» **Exercise description**
Begin with the first line of the entries below. Copy each line exactly, stopping after the one that contains "Rendered at 1182 by 1500 pixels.".

Top of Supplied records

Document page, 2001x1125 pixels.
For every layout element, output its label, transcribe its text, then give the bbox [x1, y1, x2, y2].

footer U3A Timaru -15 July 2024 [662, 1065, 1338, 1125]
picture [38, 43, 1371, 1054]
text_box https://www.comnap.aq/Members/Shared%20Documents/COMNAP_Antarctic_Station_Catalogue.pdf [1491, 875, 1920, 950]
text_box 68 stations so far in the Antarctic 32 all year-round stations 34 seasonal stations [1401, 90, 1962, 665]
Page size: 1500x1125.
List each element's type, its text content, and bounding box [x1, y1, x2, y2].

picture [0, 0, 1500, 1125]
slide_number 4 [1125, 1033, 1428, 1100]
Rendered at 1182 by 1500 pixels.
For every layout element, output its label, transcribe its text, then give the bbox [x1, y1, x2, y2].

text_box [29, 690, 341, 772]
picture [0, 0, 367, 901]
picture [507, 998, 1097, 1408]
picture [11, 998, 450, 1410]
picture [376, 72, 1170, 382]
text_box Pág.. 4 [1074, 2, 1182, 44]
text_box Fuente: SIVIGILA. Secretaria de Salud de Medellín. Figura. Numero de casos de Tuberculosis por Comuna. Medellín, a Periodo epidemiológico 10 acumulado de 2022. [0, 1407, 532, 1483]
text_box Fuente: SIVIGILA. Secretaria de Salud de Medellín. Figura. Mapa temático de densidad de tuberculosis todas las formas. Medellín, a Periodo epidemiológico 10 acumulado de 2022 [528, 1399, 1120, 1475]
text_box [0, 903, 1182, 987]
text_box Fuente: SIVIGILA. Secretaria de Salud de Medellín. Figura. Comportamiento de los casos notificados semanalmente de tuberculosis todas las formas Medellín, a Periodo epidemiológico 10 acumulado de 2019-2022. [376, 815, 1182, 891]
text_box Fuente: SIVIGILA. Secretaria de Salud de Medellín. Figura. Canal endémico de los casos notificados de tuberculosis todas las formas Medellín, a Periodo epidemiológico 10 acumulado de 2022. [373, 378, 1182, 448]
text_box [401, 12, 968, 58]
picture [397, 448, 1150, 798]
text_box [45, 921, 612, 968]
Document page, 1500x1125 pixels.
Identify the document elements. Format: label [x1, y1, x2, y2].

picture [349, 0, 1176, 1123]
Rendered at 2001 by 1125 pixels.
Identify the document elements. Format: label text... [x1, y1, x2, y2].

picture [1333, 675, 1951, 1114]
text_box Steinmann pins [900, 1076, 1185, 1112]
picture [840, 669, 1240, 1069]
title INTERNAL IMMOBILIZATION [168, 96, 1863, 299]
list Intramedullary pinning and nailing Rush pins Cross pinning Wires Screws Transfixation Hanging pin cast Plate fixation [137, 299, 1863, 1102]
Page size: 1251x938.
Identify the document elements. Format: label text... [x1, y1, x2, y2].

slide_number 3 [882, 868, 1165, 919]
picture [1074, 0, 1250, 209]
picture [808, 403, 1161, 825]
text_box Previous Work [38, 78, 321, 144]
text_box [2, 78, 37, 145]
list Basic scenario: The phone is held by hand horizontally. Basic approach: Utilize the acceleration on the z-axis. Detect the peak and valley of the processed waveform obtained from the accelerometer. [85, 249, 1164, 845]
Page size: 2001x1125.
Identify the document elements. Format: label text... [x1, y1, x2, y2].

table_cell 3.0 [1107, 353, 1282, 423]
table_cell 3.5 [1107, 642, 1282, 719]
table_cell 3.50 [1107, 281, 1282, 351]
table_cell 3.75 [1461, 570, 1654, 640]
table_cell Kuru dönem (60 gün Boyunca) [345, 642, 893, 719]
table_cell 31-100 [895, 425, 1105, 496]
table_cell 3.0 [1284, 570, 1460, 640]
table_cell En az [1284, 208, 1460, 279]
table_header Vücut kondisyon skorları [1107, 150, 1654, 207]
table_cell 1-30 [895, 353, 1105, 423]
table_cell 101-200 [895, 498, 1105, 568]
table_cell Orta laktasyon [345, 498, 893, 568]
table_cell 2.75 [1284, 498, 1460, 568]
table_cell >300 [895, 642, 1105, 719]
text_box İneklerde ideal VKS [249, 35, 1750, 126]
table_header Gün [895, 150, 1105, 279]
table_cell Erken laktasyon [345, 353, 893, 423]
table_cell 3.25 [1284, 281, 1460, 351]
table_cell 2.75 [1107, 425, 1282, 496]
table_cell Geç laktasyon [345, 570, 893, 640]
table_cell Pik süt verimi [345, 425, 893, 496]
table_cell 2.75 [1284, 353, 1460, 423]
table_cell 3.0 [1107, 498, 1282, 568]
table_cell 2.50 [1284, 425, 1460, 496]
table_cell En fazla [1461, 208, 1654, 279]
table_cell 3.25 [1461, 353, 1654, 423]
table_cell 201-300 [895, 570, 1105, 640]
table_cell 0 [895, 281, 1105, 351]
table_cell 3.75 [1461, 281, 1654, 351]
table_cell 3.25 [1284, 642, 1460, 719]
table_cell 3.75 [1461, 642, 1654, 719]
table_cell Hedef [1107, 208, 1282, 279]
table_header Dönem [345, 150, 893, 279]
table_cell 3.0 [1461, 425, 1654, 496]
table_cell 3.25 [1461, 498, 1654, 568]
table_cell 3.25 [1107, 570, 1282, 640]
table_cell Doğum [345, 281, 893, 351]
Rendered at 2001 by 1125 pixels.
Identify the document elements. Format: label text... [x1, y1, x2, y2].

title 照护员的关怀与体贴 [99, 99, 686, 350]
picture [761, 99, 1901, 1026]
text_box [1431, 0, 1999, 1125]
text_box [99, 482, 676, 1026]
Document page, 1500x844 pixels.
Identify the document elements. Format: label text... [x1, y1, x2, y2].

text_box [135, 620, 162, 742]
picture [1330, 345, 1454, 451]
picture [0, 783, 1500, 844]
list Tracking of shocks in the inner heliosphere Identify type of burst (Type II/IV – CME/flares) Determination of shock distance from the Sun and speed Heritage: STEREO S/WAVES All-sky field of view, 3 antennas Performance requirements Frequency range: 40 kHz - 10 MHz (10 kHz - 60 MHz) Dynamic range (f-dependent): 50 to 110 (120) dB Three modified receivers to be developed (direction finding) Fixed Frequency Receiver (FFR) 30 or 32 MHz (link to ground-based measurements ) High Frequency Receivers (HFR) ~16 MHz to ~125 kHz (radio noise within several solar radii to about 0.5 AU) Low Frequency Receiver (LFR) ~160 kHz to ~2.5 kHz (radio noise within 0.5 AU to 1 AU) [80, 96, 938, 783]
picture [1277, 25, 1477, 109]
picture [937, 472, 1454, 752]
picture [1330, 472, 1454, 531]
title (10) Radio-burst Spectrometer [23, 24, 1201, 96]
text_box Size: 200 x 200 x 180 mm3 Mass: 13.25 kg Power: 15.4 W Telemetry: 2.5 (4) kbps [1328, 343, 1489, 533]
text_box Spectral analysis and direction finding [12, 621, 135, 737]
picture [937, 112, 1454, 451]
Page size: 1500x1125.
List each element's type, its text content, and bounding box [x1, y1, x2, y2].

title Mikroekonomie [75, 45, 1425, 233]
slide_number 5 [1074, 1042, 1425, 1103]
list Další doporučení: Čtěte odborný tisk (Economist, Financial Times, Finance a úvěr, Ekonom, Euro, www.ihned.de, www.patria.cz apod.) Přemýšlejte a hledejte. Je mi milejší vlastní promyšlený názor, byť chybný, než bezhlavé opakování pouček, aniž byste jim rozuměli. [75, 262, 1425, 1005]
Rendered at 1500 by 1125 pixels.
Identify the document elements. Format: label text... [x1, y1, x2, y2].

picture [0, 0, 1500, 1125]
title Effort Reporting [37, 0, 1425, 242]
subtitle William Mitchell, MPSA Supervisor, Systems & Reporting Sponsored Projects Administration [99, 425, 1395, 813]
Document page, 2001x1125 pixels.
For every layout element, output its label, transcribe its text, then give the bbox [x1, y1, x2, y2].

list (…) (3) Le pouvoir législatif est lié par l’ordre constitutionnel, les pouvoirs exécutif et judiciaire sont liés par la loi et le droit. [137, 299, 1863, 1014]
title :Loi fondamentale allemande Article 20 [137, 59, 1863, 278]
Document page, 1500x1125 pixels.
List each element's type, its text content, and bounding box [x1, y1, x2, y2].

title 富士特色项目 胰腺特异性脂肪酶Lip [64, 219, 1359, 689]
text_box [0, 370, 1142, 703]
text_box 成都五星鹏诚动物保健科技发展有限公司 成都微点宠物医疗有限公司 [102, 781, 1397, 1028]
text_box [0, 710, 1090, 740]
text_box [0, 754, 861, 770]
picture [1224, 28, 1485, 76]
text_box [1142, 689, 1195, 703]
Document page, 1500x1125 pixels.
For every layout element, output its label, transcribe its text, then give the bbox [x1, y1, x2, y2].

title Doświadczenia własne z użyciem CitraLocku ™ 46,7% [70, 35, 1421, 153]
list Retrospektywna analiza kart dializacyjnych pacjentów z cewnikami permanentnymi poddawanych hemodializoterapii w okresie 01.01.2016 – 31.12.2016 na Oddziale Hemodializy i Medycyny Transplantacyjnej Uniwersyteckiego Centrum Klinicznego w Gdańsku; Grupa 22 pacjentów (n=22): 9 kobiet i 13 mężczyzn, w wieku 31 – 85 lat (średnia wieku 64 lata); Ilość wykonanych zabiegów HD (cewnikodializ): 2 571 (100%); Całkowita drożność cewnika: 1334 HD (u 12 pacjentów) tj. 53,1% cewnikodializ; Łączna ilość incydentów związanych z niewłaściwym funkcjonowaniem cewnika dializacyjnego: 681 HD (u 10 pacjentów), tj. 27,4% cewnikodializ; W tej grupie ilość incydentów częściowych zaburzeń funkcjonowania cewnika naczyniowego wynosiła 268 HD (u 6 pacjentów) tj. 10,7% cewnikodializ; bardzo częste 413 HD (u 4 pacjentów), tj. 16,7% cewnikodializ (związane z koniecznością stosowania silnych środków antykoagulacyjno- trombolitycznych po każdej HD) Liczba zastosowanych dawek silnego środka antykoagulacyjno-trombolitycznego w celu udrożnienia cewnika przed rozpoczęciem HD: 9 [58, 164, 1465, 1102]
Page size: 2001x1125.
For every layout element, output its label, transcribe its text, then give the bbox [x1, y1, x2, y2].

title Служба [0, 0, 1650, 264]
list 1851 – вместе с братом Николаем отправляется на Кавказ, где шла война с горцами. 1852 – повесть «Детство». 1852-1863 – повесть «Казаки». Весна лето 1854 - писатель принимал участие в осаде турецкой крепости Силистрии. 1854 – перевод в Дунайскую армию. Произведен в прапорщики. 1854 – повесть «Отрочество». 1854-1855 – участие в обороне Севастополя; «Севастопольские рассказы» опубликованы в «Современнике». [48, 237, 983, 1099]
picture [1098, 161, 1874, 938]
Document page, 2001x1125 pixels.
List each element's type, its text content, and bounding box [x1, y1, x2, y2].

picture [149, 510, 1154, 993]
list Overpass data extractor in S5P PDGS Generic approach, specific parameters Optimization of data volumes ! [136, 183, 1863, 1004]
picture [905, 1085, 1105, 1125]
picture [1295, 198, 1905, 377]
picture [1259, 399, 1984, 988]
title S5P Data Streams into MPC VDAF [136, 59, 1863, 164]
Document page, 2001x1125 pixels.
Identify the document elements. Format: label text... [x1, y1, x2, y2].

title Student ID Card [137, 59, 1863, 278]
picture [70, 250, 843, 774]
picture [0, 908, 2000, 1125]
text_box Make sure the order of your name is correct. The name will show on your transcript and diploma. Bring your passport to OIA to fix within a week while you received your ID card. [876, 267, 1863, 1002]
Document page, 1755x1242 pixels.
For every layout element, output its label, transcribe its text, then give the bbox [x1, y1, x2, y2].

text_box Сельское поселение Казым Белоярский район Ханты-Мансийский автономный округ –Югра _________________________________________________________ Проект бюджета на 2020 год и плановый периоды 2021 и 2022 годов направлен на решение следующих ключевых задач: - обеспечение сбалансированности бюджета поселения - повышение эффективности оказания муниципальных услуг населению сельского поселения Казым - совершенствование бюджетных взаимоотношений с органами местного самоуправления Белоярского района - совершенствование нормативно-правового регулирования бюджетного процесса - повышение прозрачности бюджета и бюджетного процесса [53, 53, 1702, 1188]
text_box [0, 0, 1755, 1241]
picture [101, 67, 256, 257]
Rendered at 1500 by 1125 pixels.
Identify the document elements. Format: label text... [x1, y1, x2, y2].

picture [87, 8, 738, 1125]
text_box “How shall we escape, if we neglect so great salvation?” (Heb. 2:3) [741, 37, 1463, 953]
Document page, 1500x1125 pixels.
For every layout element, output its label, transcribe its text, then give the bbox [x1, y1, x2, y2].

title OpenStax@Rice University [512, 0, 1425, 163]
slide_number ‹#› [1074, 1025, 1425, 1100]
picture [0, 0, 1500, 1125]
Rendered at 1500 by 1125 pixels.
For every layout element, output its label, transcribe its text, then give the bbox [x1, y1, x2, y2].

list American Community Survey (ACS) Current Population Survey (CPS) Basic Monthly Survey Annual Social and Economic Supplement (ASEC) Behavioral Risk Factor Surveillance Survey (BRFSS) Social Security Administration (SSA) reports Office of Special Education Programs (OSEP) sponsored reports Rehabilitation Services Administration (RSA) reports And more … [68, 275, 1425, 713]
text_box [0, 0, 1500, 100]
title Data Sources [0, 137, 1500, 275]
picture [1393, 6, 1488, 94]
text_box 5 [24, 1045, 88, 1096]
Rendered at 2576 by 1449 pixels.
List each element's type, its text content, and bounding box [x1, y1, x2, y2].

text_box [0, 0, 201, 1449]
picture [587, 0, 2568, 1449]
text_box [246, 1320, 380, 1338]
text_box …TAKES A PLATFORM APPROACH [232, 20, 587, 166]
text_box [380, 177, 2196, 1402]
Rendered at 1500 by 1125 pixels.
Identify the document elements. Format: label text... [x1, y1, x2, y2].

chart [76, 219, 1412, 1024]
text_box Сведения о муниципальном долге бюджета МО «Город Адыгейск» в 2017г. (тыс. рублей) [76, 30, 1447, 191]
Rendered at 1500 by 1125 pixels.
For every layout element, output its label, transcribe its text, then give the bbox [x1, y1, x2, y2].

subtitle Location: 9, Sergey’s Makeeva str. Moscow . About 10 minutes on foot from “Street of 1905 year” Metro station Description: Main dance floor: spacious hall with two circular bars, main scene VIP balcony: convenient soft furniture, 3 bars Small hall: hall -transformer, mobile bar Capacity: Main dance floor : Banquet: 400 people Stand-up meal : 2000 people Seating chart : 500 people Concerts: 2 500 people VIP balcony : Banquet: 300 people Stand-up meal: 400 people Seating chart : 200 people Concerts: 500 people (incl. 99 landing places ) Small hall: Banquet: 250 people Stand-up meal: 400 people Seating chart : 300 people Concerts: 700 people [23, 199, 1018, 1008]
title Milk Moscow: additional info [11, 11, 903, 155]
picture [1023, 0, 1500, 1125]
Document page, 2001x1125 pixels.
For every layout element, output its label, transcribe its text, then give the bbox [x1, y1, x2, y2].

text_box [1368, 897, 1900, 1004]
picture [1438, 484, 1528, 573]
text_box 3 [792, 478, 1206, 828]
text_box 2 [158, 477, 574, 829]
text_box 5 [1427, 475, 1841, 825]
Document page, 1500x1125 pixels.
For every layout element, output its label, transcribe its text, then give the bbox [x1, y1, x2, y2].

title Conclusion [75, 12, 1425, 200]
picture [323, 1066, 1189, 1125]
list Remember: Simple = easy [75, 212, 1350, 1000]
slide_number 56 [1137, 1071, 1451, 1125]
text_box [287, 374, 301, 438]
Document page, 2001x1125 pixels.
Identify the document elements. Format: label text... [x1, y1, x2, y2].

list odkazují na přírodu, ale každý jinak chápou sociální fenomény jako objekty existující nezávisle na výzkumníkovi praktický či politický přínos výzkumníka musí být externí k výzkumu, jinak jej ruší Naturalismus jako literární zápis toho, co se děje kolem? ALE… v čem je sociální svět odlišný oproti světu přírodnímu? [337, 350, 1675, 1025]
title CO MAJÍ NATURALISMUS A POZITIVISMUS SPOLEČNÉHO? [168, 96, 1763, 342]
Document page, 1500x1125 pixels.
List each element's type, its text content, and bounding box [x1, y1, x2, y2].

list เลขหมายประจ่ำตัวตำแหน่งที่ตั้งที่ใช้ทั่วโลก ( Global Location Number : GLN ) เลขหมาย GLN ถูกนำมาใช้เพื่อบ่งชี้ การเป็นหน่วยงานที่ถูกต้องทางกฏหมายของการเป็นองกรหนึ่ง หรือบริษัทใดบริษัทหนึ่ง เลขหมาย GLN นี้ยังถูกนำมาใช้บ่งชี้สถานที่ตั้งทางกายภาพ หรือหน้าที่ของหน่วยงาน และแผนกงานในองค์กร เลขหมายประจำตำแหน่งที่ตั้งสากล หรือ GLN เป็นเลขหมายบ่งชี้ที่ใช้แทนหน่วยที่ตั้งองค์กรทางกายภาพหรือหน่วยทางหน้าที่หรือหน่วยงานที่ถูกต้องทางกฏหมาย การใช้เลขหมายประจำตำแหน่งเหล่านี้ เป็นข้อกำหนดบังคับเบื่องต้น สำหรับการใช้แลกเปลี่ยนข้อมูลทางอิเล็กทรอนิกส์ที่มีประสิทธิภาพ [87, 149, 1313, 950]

Bottom of Supplied records

» **Answer space**
Document page, 2001x1125 pixels.
For every layout element, output its label, transcribe its text, then give the bbox [x1, y1, x2, y2].

footer U3A Timaru -15 July 2024 [662, 1065, 1338, 1125]
picture [38, 43, 1371, 1054]
text_box https://www.comnap.aq/Members/Shared%20Documents/COMNAP_Antarctic_Station_Catalogue.pdf [1491, 875, 1920, 950]
text_box 68 stations so far in the Antarctic 32 all year-round stations 34 seasonal stations [1401, 90, 1962, 665]
Page size: 1500x1125.
List each element's type, its text content, and bounding box [x1, y1, x2, y2].

picture [0, 0, 1500, 1125]
slide_number 4 [1125, 1033, 1428, 1100]
Rendered at 1182 by 1500 pixels.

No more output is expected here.